Мотивация довольно серьезная и убедительная, которая привела немецкого философа к длительному (равному всей оставшейся жизни) исследованию феноменологии, к созданию своей феноменологической школы и огромному влиянию на других в дальнейшем крупных философов и мыслителей (его учеников М. Шелера, Н. Гартмана, М. Хайдеггера, А. Койре, И. Ильина, Г. Шпета и др.).

Сам Гуссерль представлял «чистую феноменологию как фундаментальную философскую науку,[35] которая именует себя, как наука о “феноменах”»,[36] науку опытную, беспредпосылочную,[37] – это опыт философского мышления о самом мышлении как опыте и предмете.

Здесь уместно уточнить исходные, основополагающие и центральные термины этой философии, а точнее, гносеологии: «феномен», «сознание», «опыт», «предмет», «интенциональность», «тождество», «размышление», etc., не забывая о том, что у Гуссерля они «подвижны» и всегда способны к подходящей «модификации».

«В остальном же необходимо сделать совершенно общее замечание о том, что в нашей начинающейся терминологии все понятия и соответственно термины известным образом должны оставаться в текучем состоянии, как бы в постоянной готовности немедленно дифференцироваться по мере продвижения анализа сознания и по мере распознавания все новых феноменологических наслоений в пределах того, что на первых порах узревается лишь в своем нерасчлененном единстве».[38]

Что касается такого важного термина, как «сознание», то Гуссерль понимает его в наиболее широком смысле, как «все переживания»[39] человеческой души, что последовательно сохраняется и у Ильина: «…сознание, переживание научной истины. <…> Сознание знаемой связи – есть кусок душевной жизни…»[40] А так как, по мнению Гуссерля, «поначалу всякое выражение хорошо, чтобы привлечь наш взгляд к какому-либо ясно схватывающему феноменологическому событию»,[41] то добавим от себя, что сознание есть вменяемое восприятие чего-то.

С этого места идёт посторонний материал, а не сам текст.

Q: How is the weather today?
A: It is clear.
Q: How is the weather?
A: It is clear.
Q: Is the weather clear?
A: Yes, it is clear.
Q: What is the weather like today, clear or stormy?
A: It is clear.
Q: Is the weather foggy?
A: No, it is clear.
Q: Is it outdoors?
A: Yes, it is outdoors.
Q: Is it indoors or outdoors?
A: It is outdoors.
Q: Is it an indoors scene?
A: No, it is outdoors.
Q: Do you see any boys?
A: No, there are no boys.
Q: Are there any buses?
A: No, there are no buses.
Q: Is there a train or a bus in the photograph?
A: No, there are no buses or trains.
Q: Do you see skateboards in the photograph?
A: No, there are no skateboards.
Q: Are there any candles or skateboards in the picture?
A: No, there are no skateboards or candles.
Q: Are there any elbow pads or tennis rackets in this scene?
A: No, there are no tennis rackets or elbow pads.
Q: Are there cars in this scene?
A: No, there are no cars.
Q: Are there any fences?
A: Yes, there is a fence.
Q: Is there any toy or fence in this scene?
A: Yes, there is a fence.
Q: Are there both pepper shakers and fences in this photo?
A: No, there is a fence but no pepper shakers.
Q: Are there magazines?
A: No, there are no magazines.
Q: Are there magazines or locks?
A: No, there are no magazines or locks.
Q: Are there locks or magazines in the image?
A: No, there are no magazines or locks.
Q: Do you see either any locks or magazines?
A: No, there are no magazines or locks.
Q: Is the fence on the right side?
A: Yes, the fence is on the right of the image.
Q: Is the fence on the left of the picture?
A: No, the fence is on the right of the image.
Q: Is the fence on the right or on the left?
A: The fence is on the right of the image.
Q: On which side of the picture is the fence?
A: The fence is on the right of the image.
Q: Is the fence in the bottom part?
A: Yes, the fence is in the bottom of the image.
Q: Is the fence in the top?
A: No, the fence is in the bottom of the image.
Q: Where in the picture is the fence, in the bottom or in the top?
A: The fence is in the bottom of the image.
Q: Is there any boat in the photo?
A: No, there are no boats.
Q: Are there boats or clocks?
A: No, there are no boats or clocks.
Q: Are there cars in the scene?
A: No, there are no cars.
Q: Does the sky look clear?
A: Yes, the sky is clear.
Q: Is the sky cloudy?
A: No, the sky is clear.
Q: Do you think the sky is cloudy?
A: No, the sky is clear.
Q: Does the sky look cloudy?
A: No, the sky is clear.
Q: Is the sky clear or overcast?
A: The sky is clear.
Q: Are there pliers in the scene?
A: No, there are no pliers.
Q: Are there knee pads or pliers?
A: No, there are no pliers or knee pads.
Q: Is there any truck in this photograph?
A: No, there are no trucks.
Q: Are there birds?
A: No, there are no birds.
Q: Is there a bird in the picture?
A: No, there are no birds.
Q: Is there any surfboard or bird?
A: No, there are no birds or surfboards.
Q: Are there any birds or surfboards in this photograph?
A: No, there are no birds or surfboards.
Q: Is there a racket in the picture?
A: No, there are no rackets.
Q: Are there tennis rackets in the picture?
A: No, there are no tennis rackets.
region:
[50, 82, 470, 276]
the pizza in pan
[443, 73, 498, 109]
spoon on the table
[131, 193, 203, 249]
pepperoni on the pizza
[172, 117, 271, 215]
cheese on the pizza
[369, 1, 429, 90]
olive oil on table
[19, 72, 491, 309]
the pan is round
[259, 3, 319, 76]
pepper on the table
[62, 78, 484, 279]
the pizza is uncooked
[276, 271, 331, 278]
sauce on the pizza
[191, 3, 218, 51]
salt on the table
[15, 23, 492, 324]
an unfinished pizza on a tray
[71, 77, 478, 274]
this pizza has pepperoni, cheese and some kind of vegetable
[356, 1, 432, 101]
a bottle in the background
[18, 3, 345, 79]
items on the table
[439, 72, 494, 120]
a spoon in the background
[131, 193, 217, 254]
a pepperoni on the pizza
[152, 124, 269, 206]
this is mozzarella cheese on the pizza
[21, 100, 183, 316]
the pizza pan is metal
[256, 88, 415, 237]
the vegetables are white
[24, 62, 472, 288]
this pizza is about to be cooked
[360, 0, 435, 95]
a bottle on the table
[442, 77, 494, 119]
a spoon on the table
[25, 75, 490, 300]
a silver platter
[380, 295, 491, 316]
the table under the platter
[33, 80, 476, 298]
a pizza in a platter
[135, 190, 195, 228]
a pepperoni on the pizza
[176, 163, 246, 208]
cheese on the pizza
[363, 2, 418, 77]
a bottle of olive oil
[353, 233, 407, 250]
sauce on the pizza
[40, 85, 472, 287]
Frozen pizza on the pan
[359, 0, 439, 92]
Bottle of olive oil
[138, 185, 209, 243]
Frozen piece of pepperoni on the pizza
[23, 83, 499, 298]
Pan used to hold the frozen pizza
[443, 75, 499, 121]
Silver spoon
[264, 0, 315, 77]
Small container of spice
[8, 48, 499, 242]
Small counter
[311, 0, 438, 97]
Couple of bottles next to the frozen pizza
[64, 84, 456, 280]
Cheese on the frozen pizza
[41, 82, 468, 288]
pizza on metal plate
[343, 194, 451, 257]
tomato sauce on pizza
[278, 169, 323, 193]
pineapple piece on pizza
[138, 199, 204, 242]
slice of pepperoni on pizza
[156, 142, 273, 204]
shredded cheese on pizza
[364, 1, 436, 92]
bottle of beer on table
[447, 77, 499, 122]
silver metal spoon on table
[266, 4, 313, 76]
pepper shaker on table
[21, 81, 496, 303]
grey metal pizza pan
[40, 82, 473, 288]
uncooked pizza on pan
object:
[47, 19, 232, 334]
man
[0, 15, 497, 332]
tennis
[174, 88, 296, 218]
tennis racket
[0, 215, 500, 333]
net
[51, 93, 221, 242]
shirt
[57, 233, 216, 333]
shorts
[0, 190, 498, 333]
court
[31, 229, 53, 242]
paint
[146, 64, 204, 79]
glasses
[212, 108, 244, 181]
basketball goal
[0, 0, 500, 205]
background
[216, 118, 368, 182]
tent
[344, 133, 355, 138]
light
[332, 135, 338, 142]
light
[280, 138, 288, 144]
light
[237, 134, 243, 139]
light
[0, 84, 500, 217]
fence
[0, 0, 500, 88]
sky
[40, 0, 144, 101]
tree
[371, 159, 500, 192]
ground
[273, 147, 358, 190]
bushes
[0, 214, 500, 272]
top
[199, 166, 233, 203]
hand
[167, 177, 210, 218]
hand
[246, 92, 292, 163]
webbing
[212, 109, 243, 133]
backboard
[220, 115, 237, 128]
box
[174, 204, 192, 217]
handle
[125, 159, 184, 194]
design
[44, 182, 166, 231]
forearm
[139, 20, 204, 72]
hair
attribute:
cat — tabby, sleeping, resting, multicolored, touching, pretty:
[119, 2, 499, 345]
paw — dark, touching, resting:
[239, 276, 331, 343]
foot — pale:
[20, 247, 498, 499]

Под термином «предмет» и его производными «предметность», «предметный», «опредмечивание» и под. Гуссерль, а затем Ильин понимают сравнительно недавнее по времени противопоставление понятий «объект» (Objekt) и «предмет» (Gegenstand), предложенное в 1904 году австрийским философом Р. Амезендером, что обозначает некую целостность, выделенную из мира (тварного и нетварного) объектов в процессе познания. Более того, вслед за Мейнонгом, связавшим «предмет» с теорией интенциональности Бертрано и понимавшей его как «акт данности объекта в переживании», Гуссерль во главу угла ставит не столько «предмет», сколько «интендирующее» его сознание. Заметим, что немецкий термин Gegenstand, как и русский предмет, есть буквальная калька с латинского слова objectus – лежащий (находящийся) впереди, производного от глагола objicio – бросать вперед. От себя добавим, что под выражением «предметная область», или, как у Гуссерля, «предметный регион» понимается совокупность, соединенная в некое целое, определенных и хорошо различаемых предметов (объектов) нашего созерцания (интуиции) или нашей мысли (мышления), которые обычно называют индивидами (региона); таким путем Георг Кантор определял новый для своего времени математический объект множество (Mengen). Вот как сам Гуссерль говорит непосредственно об этом: «Чтобы предупредить недоразумения, я подчеркиваю, что слова предметность, предмет, вещь постоянно употребляются нами в самом обширном смысле, стало быть, в соответствии с предпочитаемым мною смыслом термина познание. Предметом (познания) может быть одинаково реальное, как и идеальное, вещь или событие, как и должествование. Это само собой переносится на такие выражения, как единство предметности, связь вещей и т. п.